* GOAL 1
According to the film review, why does the writer credit the "other" friends rather than only Pegg and Frost? Answer in one to three sentences.
* GOAL 2
Write the next few sentences of the film review, picking up after its last sentence.
-- START SOURCE EXCERPT --
There’s only one thing the boys can do to stay out of trouble – carry on with their mission and make it to the last venue, The World’s End.

Along the way they rekindle friendships, save each other, find love, kick robot butt, and most importantly finish The Golden Mile!

For Shaun of the Dead and Hot Fuzz fans, this film has everything to keep you satisfied. Even the talented supporting actors help make this movie brilliant, along with the creative fight scenes and the action figure aliens. Jumble all these elements together and Wright can’t go wrong.

Although Pegg and Frost are the glue that holds the plot together, and clearly they deliver, it is the ‘other’ friends that help bring something new to a familiar plot.

Marsan and Freeman perfectly play the nerdy-yet-goofy pair in the group and Considine definitely stands out as the inconsolable teenager-at-heart, going after his long lost love.
-- END SOURCE EXCERPT --
-- START INFORMATION SHOWN --
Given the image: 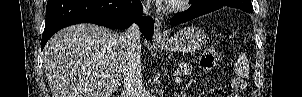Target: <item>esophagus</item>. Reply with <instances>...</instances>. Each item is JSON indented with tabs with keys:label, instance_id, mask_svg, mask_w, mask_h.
Returning <instances> with one entry per match:
<instances>
[{
	"label": "esophagus",
	"instance_id": "obj_1",
	"mask_svg": "<svg viewBox=\"0 0 302 97\" xmlns=\"http://www.w3.org/2000/svg\"><path fill=\"white\" fill-rule=\"evenodd\" d=\"M154 42H163L165 40L164 35L161 32V19L159 17L155 18V33L153 36Z\"/></svg>",
	"mask_w": 302,
	"mask_h": 97
}]
</instances>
-- END INFORMATION SHOWN --
* EXERCISE ANSWER 1
Pegg and Frost hold the plot together and clearly deliver. The "other" friends help bring something new to a familiar plot.

* EXERCISE ANSWER 2
If there’s one thing the movie can take pride in it’s that Wright knows how to build on character development and tells the audience each individual’s story. Not only do viewers feel like they know the characters, or someone similar to them, but they can relate on some level.

The World’s End is a great conclusion to the trilogy filled with nostalgia-fueled antics. Although it doesn’t live up to Shaun of the Dead and may have been 20 minutes too long, it is still hilarious, at times frightful and completely heartfelt.